# Facebook Page for Lodge (Questions)



## Michaelstedman81 (May 7, 2012)

Hey, Brothers.  Recently, my WM asked me to set up a Facebook "Page" for our lodge to give us more of a presence in the community and to have a little better way of letting everyone know of what all is going on and what the lodge will be doing for the community.  So, I set to work on that.  So far it has turned out pretty good, but just had a couple of questions from any of you more experienced Brothers with this.  Not using this to promote the page, but would some of you go to our page and let me know what you think of it so far?  If you could and want to see some of our updates in your News Feed as they come in, please hit the "Like" button.  That would help us out.  The URL is as follows:  Valley Lodge #175 A.F. & A.M. - Organization - Burnet, TX | Facebook

Questions:

1-  If you took a look at our page, what do you think that it is lacking?  Other than more pictures (those will come as time passes and we have more events happen)

2-  I recently added a couple of pictures and was wanting to "tag" some of the members that were in them, but it wouldn't let me tag them.  Didn't know if this was set up by Facebook programmers to keep businesses/organizations from tagging people or scamming people.

3-  If any of you have Facebook Page for your lodge, Scottish Rite, York Rite, or any other Masonic body with, please let me know the URL on Facebook for it so that I can "Like" or add it and it can come across our News Feed as well.  You can either post it on here in the forum, in a private message to me, or if you go to our Facebook Page, leave it on the wall and I will make sure to check it out.

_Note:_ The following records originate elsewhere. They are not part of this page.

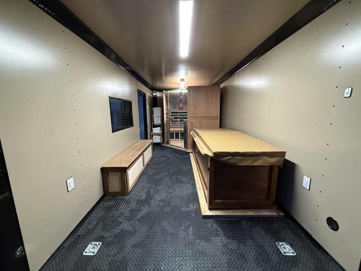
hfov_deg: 102.1
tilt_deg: -8.7
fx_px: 146
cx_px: 180
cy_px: 136
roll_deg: +1.5
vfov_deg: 85.7
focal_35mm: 14
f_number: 2.2
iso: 400
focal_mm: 2.22
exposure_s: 1/41
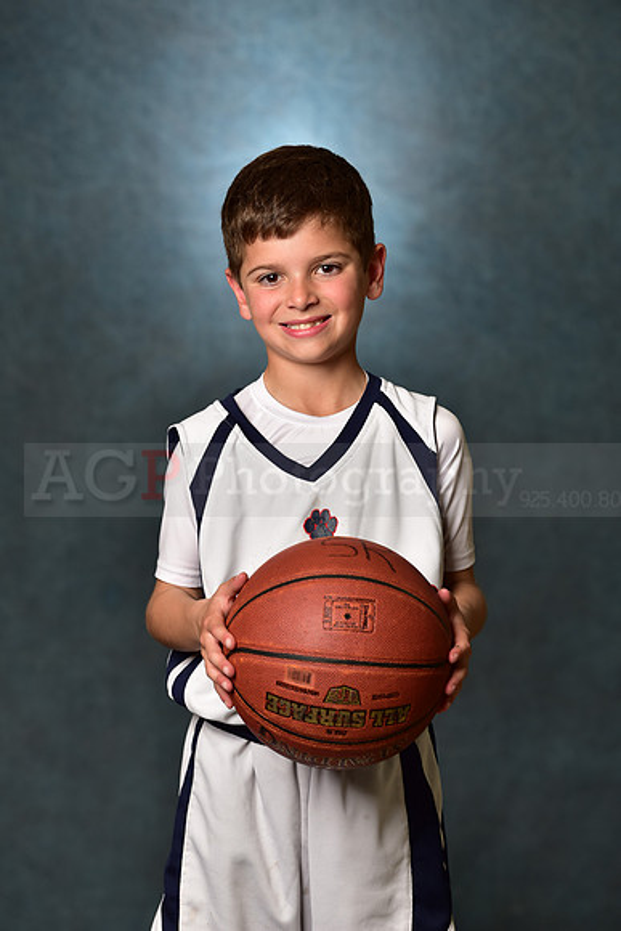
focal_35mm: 140
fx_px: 3620
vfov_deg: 14.7
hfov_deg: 9.8
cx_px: 310
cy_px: 466
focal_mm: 140
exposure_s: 1/160
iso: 250
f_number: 4.5
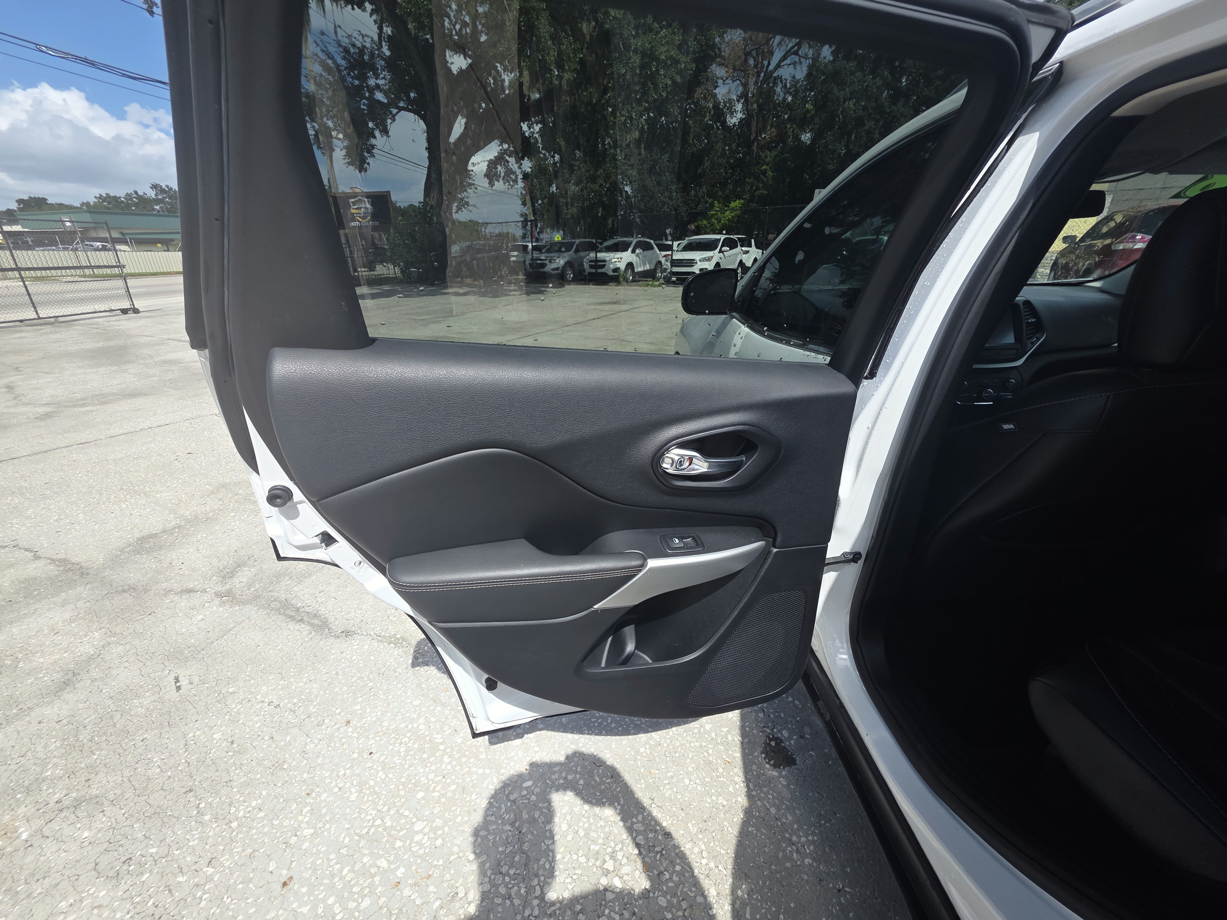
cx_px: 614
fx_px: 461
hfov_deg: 106.2
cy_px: 460
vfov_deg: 89.9
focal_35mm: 13
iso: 40
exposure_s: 1/1732
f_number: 1.9
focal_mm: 2.2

Thanks a lot, Brothers.  Looking forward to hearing back from ya'll soon.


----------



## LukeD (May 7, 2012)

For being an Army guy and not having any pictures to help you set up the site, I think you did a wonderful job.  In all honesty, it really looks great.


----------



## Michaelstedman81 (May 8, 2012)

Hahahah Thanks a lot.  There was a lot of trial and error before I clicked the "Publish" button...lol  Thanks, Brother.



LukeD said:


> For being an Army guy and not having any pictures to help you set up the site, I think you did a wonderful job.  In all honesty, it really looks great.


----------



## Brent Heilman (May 8, 2012)

I have to agree with Bro. Luke. Not bad for an Army guy. The page looks great Brother and I can see nothing it is lacking other than activity. That will come with time though. I am thinking about doing the same for our Lodge and I am planning on bringing it up tonight at the stated meeting. Keep up the good work.


----------



## Daniel Mosmeyer (May 8, 2012)

Looks good! 

Here is the link to Floresville Lodge #515

https://www.facebook.com/#!/pages/Floresville-Lodge-515/371926636610


----------